◆ WORK TASK: Repeat precisely the span of lines below that opens with the line containing "Outlined on this slice (semi-automatically" and closes with the line containing "112, 171, 151)", both included.
========
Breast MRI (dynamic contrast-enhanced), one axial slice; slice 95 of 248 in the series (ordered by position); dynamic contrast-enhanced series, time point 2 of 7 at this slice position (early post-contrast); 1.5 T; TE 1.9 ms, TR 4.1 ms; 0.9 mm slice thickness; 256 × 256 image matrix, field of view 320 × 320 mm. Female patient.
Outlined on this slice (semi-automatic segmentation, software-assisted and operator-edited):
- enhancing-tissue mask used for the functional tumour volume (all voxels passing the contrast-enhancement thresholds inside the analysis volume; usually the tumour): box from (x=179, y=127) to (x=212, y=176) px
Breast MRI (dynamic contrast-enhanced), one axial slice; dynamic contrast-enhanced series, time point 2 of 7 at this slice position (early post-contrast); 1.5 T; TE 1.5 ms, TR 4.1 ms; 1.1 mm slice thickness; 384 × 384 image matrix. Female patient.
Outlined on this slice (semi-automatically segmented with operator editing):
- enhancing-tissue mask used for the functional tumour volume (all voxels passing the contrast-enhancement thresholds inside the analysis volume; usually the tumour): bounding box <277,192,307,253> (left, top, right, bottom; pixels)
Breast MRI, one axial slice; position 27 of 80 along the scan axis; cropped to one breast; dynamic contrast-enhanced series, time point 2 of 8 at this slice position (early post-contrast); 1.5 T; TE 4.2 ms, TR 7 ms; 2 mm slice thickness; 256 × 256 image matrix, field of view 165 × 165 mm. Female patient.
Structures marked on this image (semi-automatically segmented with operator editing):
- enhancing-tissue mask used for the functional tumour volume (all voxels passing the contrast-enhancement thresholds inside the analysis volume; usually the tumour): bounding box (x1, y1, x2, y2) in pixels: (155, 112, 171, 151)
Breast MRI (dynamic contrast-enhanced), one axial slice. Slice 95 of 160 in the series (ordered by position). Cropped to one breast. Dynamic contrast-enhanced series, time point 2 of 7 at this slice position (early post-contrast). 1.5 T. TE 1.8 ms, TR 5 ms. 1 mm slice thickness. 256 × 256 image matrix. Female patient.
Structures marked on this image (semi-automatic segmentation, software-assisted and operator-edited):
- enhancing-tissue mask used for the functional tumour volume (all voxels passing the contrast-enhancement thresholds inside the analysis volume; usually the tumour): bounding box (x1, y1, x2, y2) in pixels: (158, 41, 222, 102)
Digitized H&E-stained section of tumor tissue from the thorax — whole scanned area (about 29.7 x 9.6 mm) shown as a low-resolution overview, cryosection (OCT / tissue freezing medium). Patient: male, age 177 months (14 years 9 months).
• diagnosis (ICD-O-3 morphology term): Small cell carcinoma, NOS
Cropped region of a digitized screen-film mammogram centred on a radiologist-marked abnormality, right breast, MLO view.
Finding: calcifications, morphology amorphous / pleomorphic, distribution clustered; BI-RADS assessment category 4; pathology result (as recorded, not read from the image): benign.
========
◆ REPLY TO THE EXERCISE:
Outlined on this slice (semi-automatically segmented with operator editing):
- enhancing-tissue mask used for the functional tumour volume (all voxels passing the contrast-enhancement thresholds inside the analysis volume; usually the tumour): bounding box <277,192,307,253> (left, top, right, bottom; pixels)
Breast MRI, one axial slice; position 27 of 80 along the scan axis; cropped to one breast; dynamic contrast-enhanced series, time point 2 of 8 at this slice position (early post-contrast); 1.5 T; TE 4.2 ms, TR 7 ms; 2 mm slice thickness; 256 × 256 image matrix, field of view 165 × 165 mm. Female patient.
Structures marked on this image (semi-automatically segmented with operator editing):
- enhancing-tissue mask used for the functional tumour volume (all voxels passing the contrast-enhancement thresholds inside the analysis volume; usually the tumour): bounding box (x1, y1, x2, y2) in pixels: (155, 112, 171, 151)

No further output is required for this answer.